* **TEXT TO READ**
- - -

I argue instead that Dobbs settled the application of only one Due Process Clause: the one enacted against the states in the Fourteenth Amendment in 1868. Indeed, this focus on the time of enactment was, according to the Dobbs majority, "the most important" part of its reasoning. (19) It was only because "three quarters of the States made abortion a crime at all stages of pregnancy" at the time "when the Fourteenth Amendment was adopted" that the Court was able to conclude that a right to abortion could not "be 'deeply rooted in this Nation's history and tradition.'" (20) So crucial to its analysis was this assessment of state law as of the Fourteenth Amendment's adoption that the majority repeated the same claim almost verbatim four times and included a twelve-page appendix identifying every single state abortion ban enacted as of 1868. (21)

In a future case challenging a federal statutory abortion ban, including the 1873 Comstock Act if it is interpreted to ban the mailing of abortion pills, Dobbs's own mode of analysis would thus seem to require that the Court ask a different historical question than the one asked in Dobbs itself. Because any substantive due process right against federal encroachment on abortion access would exist by virtue of the Fifth Amendment's guarantee that no person shall be deprived of "liberty ... without due process," (22) the Court would have to ask whether a fundamental liberty interest in abortion was deeply rooted in history and tradition when that amendment was enacted.

- - -

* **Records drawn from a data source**
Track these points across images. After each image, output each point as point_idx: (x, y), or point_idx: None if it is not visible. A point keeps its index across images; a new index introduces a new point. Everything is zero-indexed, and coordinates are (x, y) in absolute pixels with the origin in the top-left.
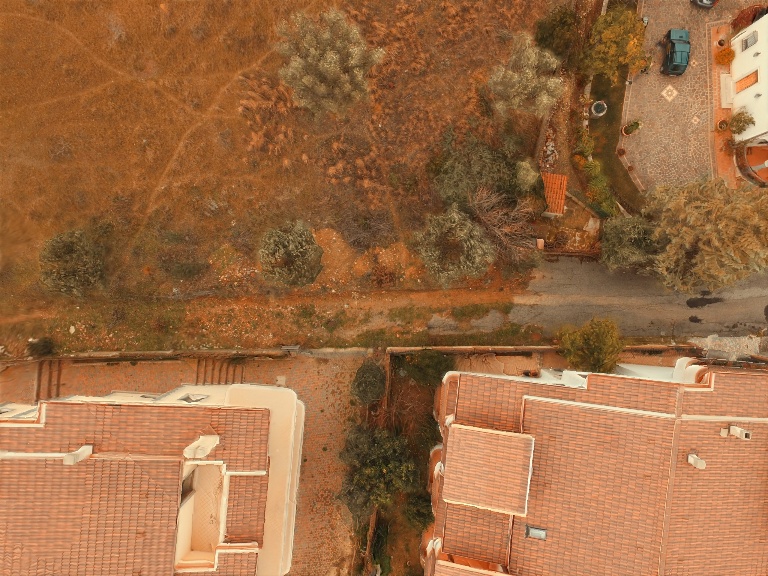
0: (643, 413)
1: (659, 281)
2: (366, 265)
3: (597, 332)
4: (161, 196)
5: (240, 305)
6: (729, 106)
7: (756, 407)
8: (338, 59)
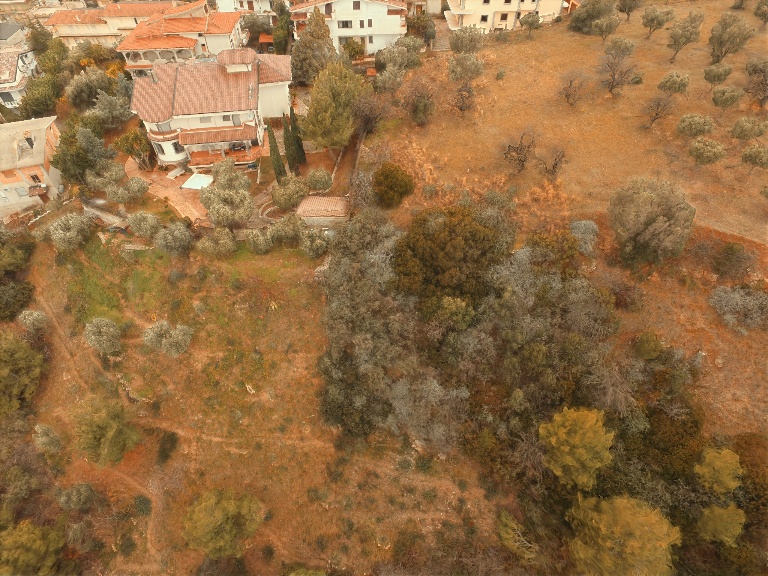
0: None
1: None
2: None
3: (354, 45)
4: None
5: None
6: None
7: None
8: None
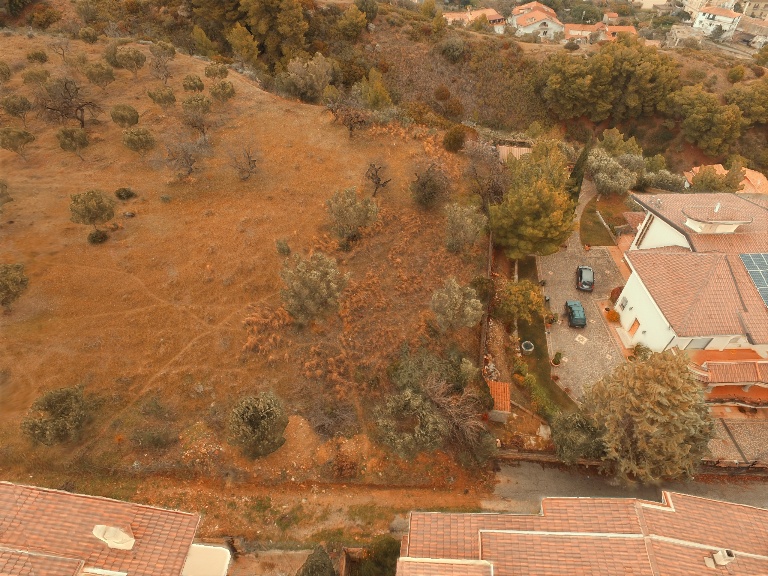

- - -

* **TASK**
From the text on Dobbs and due process, pull out word for word the part that opens with the words containing "I argue instead" and closes with "of 1868. (21)".

* **TASK ANSWER**
I argue instead that Dobbs settled the application of only one Due Process Clause: the one enacted against the states in the Fourteenth Amendment in 1868. Indeed, this focus on the time of enactment was, according to the Dobbs majority, "the most important" part of its reasoning. (19) It was only because "three quarters of the States made abortion a crime at all stages of pregnancy" at the time "when the Fourteenth Amendment was adopted" that the Court was able to conclude that a right to abortion could not "be 'deeply rooted in this Nation's history and tradition.'" (20) So crucial to its analysis was this assessment of state law as of the Fourteenth Amendment's adoption that the majority repeated the same claim almost verbatim four times and included a twelve-page appendix identifying every single state abortion ban enacted as of 1868. (21)